Le seuil des 40°C devient de moins en moins symbolique en France

Il y a un demi-siècle, atteindre 40°C en France était exceptionnel. Mais cette barre symbolique est dépassée de plus en plus fréquemment et plus tôt dans la saison, symbole du changement climatique, qui multiplie les canicules.

Record précoce pour la France métropolitaine (hors Corse), ce seuil a été atteint jeudi après-midi à Saint-Jean-de-Minervois, dans l’Hérault. Et Météo-France prévoit des températures jusqu’à 42°C ce week-end, en cette fin de canicule. Encore loin du record absolu de 46°C en France métropolitaine, enregistré le 28 juin 2019 à Vérargues (Hérault).

Selon Météo-France, le seuil des 40°C n’avait été dépassé qu’une seule fois au cours des années 1960, puis à nouveau au cours des années 1970. Au cours des deux décennies suivantes, cette température encore peu fréquente est devenue plus fréquente.

Depuis 2008, au moins une station de mesure a dépassé les 40°C chaque année (sauf en 2014). Et les étés 2019 et 2020 ont vu un véritable festival de températures à 40°C, avec une extension vers le nord du pays. Même en 2021, l’été le plus frais depuis 2014, le mercure a localement dépassé cette marque.

Ces pics font partie d’un ensemble qui montre sans conteste l’impact du réchauffement climatique sur le climat estival en France. En témoigne le seuil des 35°C qui est franchi à plusieurs reprises chaque été, soit les 30 journées d’été les plus chaudes depuis 1947, dont vingt-six ont eu lieu depuis 2000 et quatorze depuis 2010. .
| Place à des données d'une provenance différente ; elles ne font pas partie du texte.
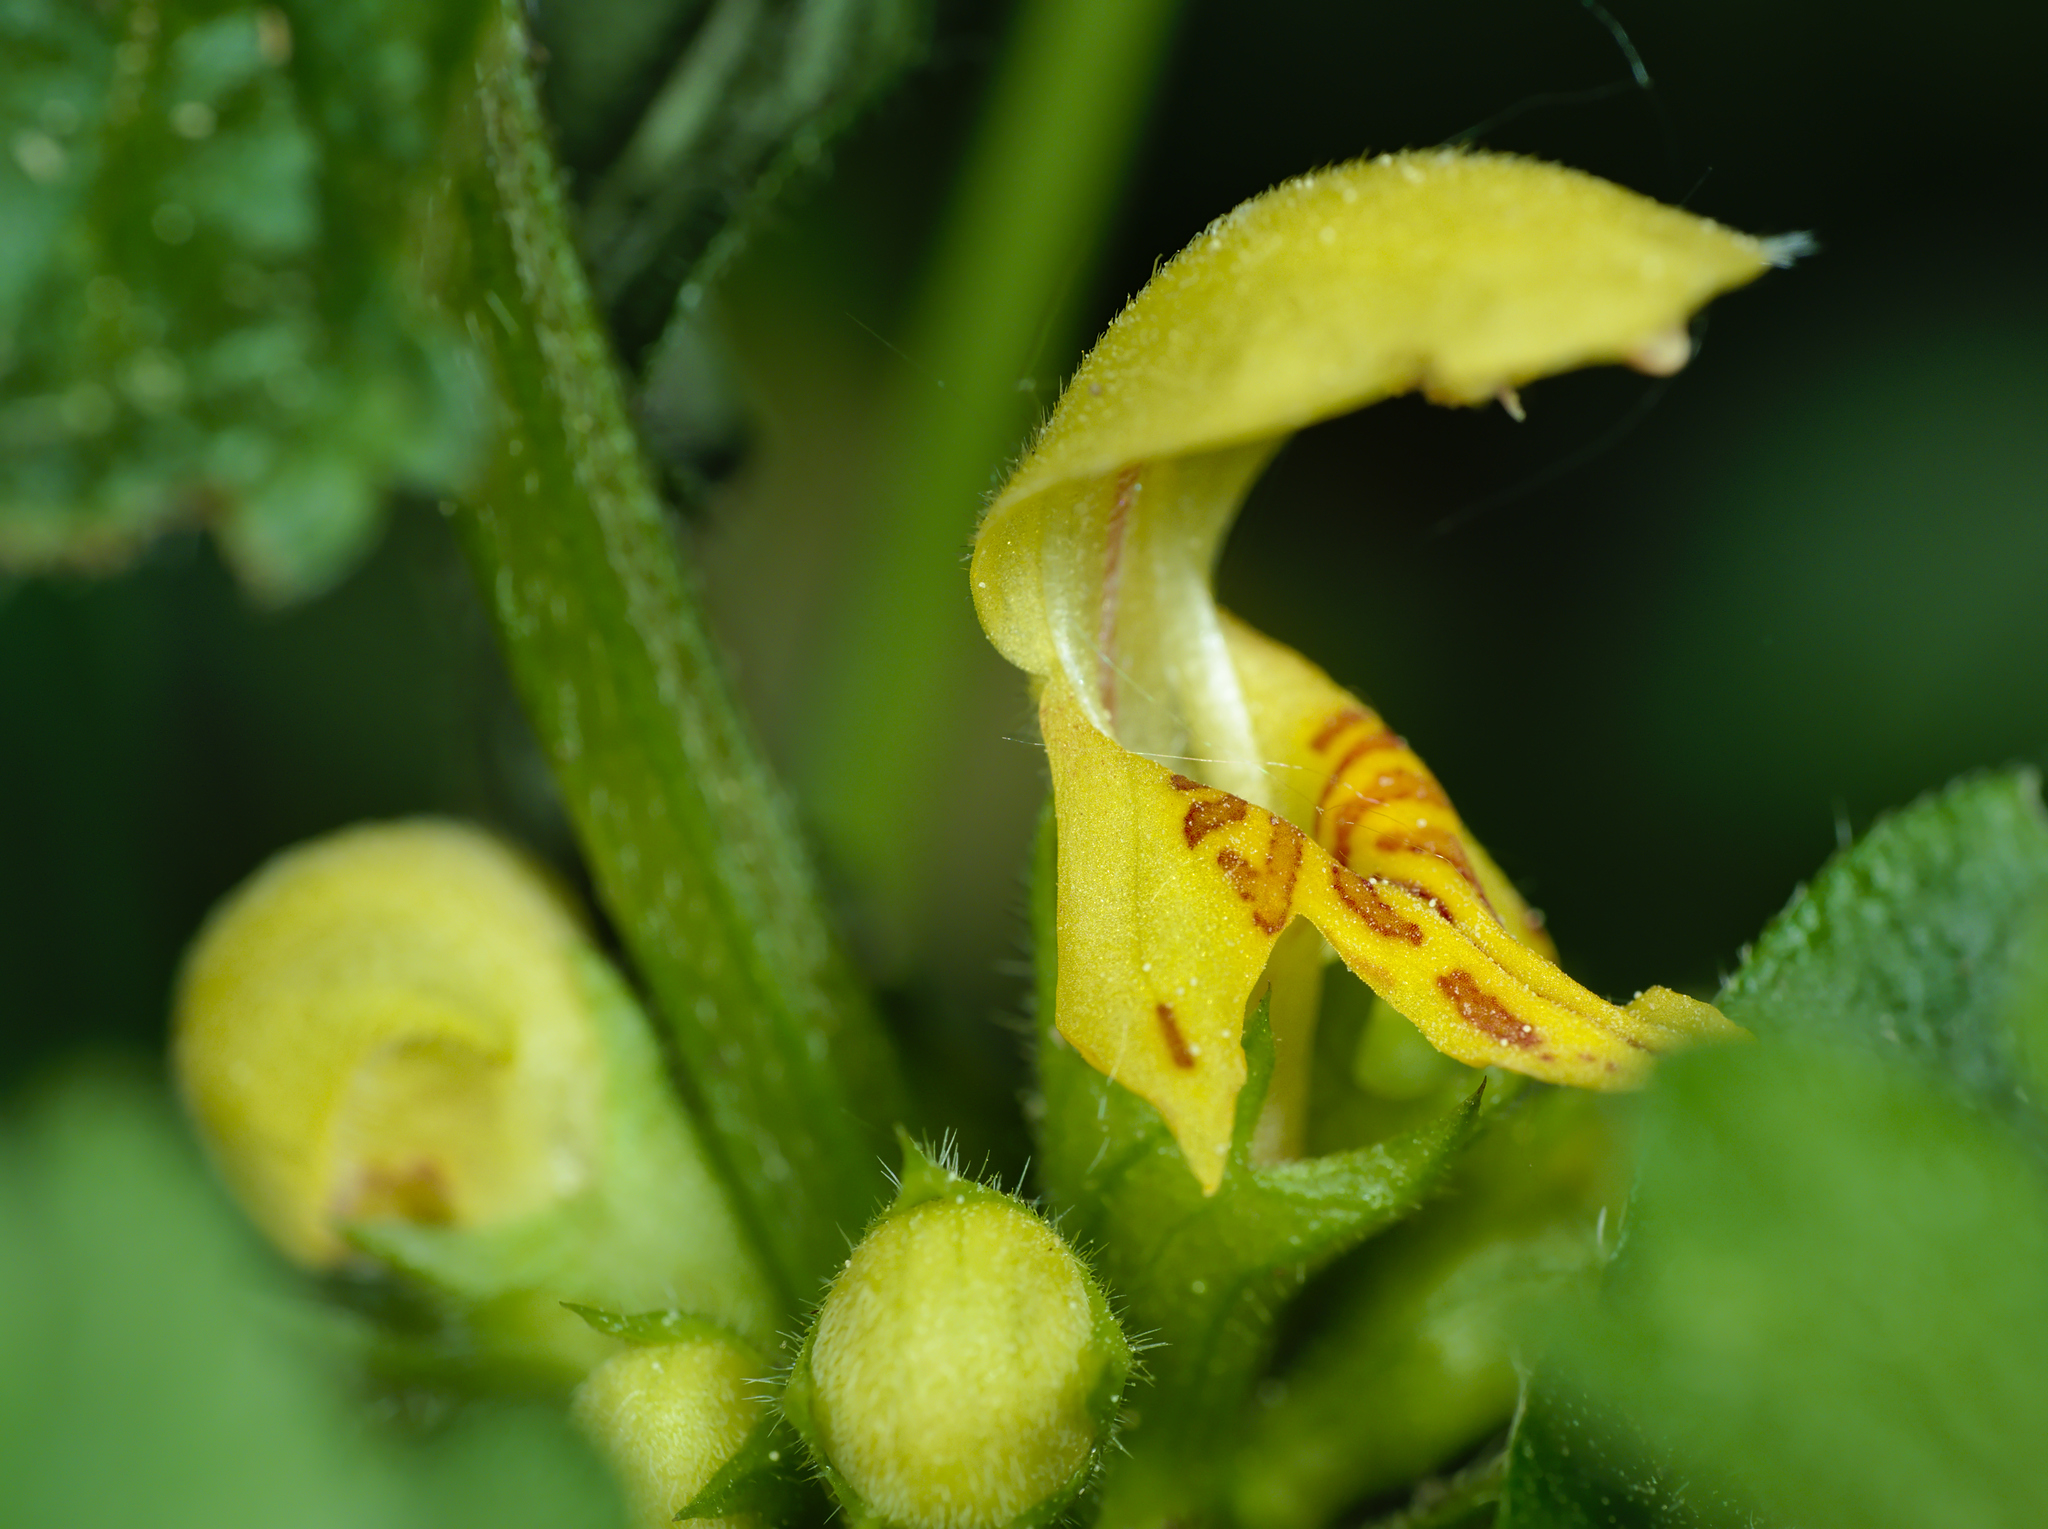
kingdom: Plantae
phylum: Tracheophyta
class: Magnoliopsida
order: Lamiales
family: Lamiaceae
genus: Lamium
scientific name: Lamium galeobdolon
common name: Yellow archangel
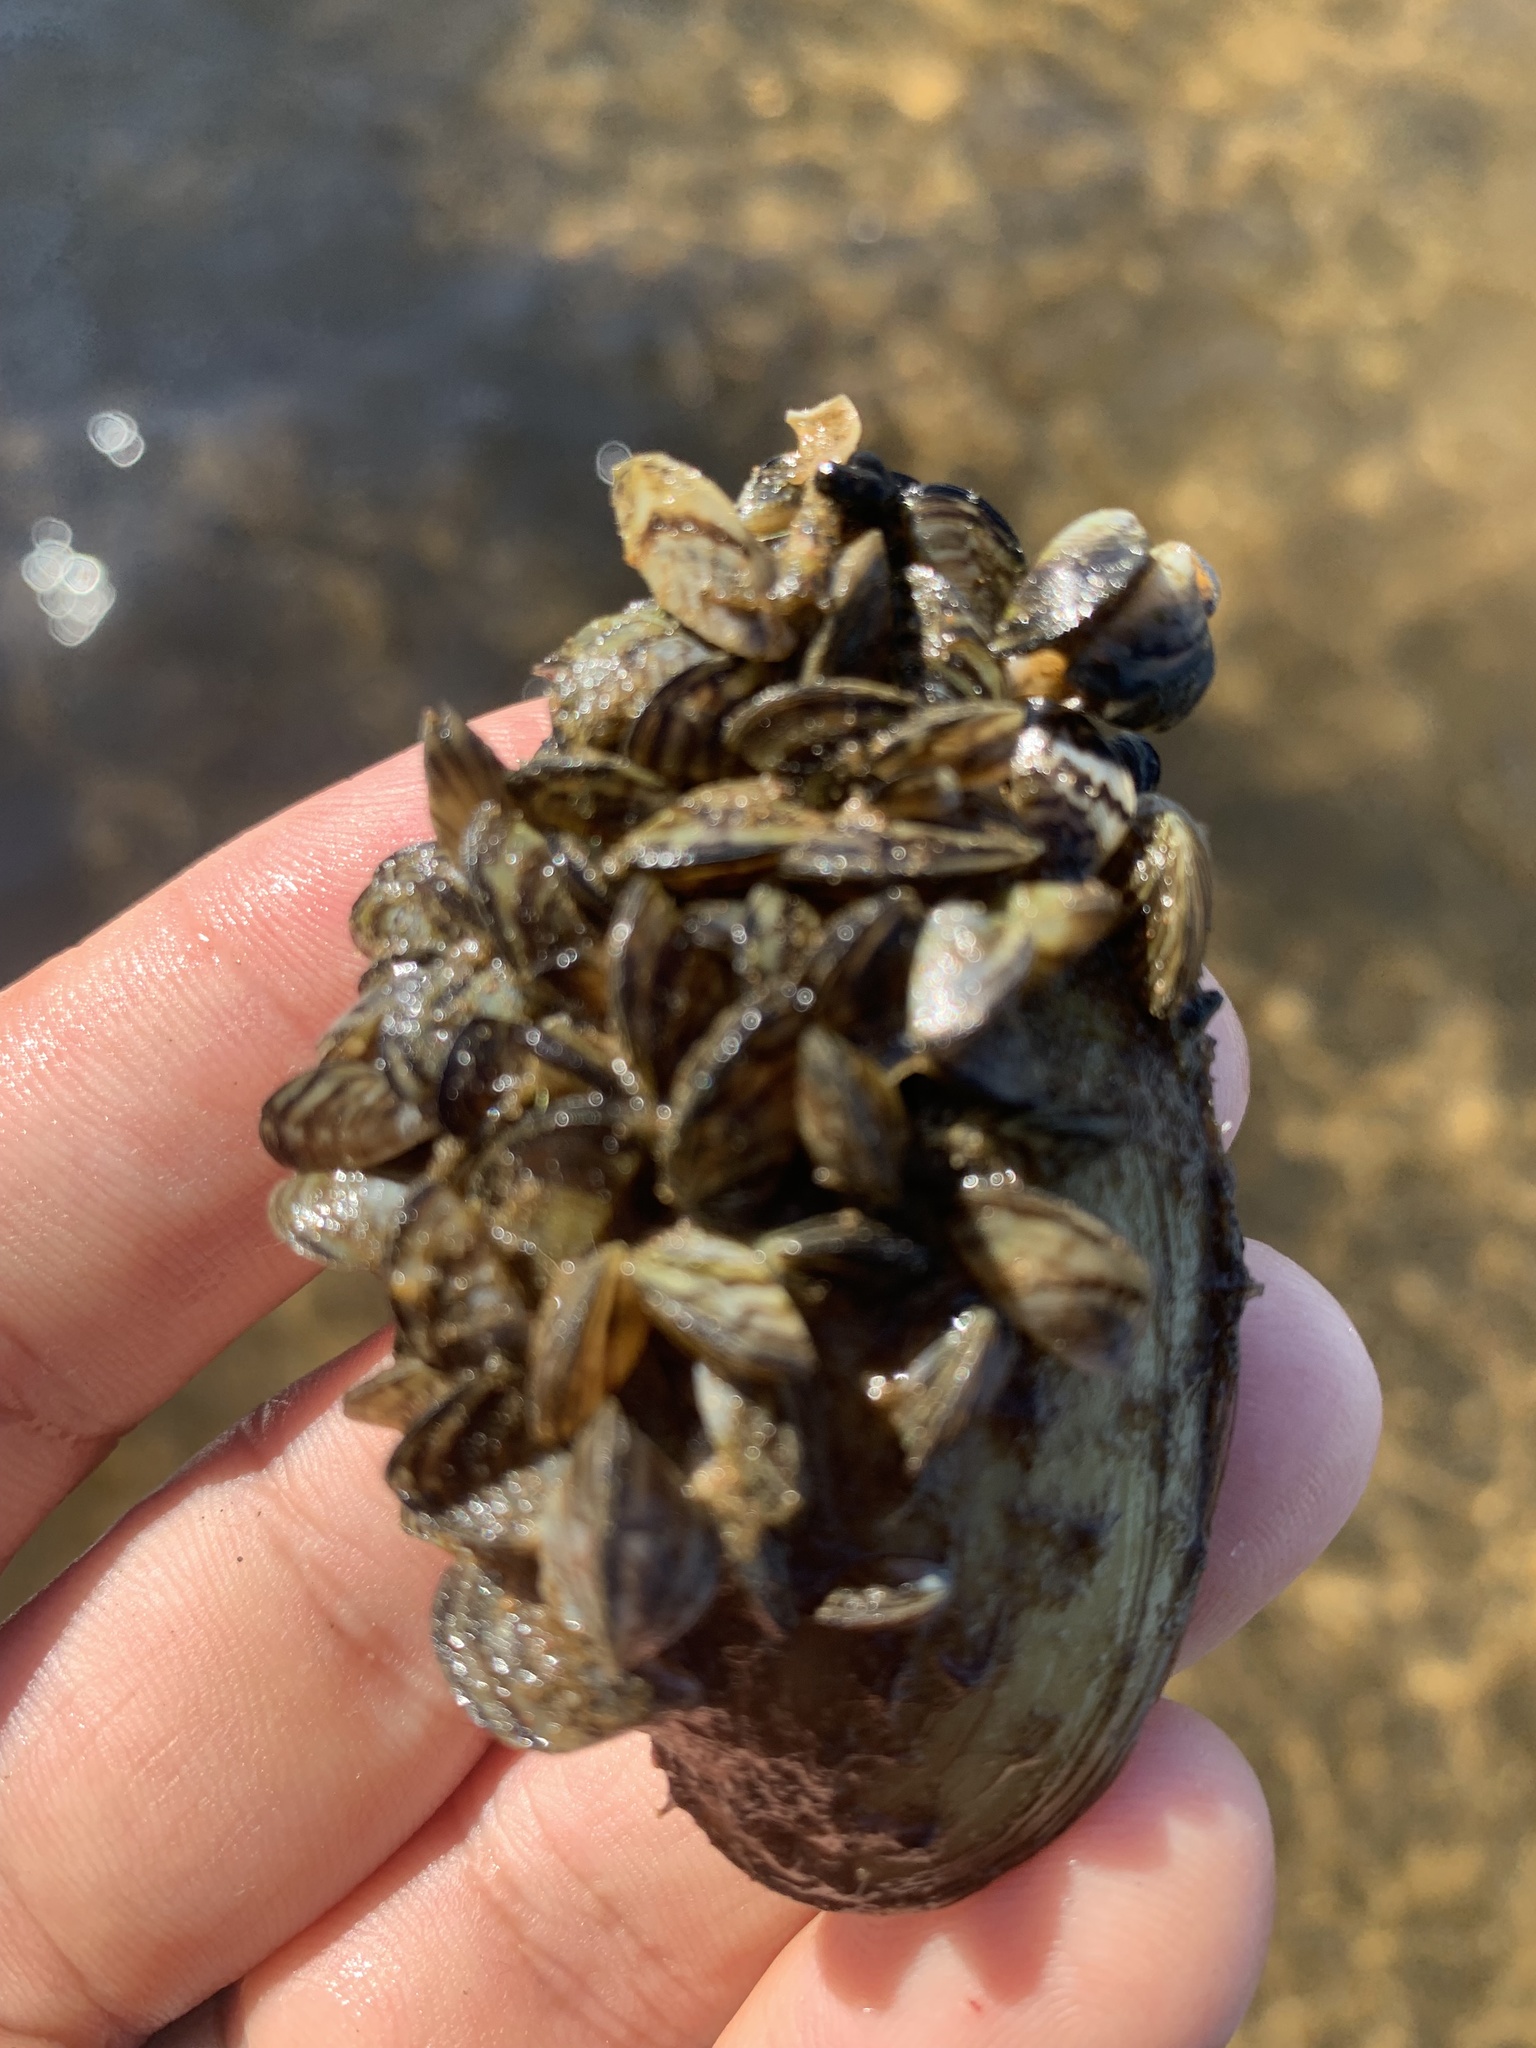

Et ce n’est que le début. Compte tenu des projections des modèles climatiques, cette récurrence de 40°C risque de n’être qu’un avant-goût des décennies à venir, qui connaîtront une multiplication et une intensification des vagues de chaleur.

Quelle que soit l’évolution des émissions de gaz à effet de serre, le nombre de vagues de chaleur ou canicules va augmenter en France : doubler à la fin du siècle dans un scénario optimiste, multiplier par trois ou quatre si on maintient le rythme actuel des émissions, selon Météo- France.

Ce phénomène sera accentué dans les régions plus chaudes (Méditerranée, vallées du Rhône et de la Garonne).

Quant aux nuits tropicales (où la température ne descend pas en dessous de 20°C), quasi inconnues aujourd’hui dans le nord de la France, elles pourraient être régulées, même en cas de baisse des émissions.